# PROBLEM REQUIREMENTS:
Continue the quiz on authoritarian and totalitarian rule, starting right after its last line.

# EXCERPT PROVIDED:
___

A political system requires citizens to obey laws and refrain from challenging the government, but does not attempt to control cultural expression, religion, or private belief. This system is best classified as:
ATotalitarian, because political dissent is still prohibited
BAuthoritarian, because it demands compliance without requiring genuine belief
CTotalitarian, because the government controls political life completely
DDemocratic, because private thought remains free
This describes authoritarianism, not totalitarianism. The key distinction is ambition: authoritarian systems demand behavioral compliance — don't oppose the government. Totalitarian systems go further, aspiring to control thought, art, science, and private belief. Stalin-era Socialist Realism, the persecution of 'incorrect' science (the Lysenko affair), and demands that citizens actively celebrate the regime are totalitarian features with no analog in mere authoritarianism. A system that tolerates private belief while demanding public compliance is authoritarian.
Question 2 Multiple Choice
Why was the Great Purge effective as an instrument of control even when victims were obviously innocent of the charges against them?

___

# ENTRIES PROVIDED:
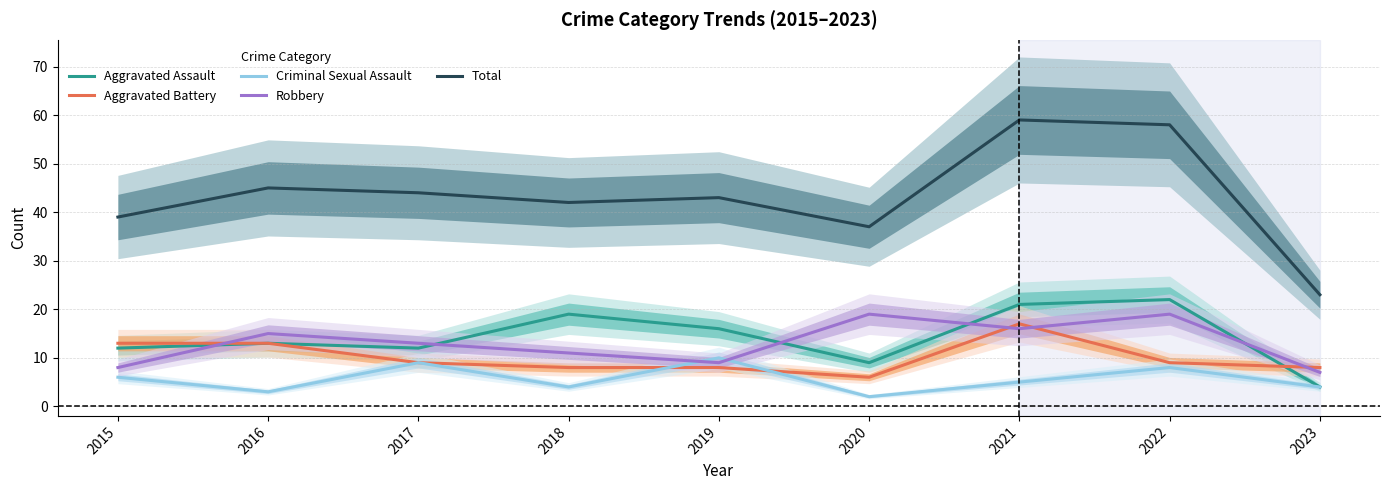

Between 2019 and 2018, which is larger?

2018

___

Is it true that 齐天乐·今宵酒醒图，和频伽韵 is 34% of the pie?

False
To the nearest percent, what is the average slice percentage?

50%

___

# ANSWER BOX:
AIt was not effective — the purge destabilized the Red Army and nearly caused the Soviet state's collapse
BIt removed potential political rivals before they could organize opposition
CThe terror atomized society by destroying horizontal trust, making collective resistance nearly impossible
DIt demonstrated Soviet judicial sophistication to foreign observers
The Purge's deepest effect was atomization. When anyone — neighbors, colleagues, family members — could denounce you, and when innocence provided no protection, people stopped trusting one another. Horizontal solidarity (the basis of organized resistance) was destroyed. Society fragmented into isolated individuals, each dependent vertically on the state. Option B captures part of the mechanism but misses the deeper logic: arresting the innocent was functional precisely because it extended the terror to the entire population, not just potential rivals.
Question 3 True / False
The Stalinist state sought not just behavioral compliance from citizens but active, demonstrated belief in Soviet ideology — a feature that distinguishes totalitarianism from ordinary dictatorship.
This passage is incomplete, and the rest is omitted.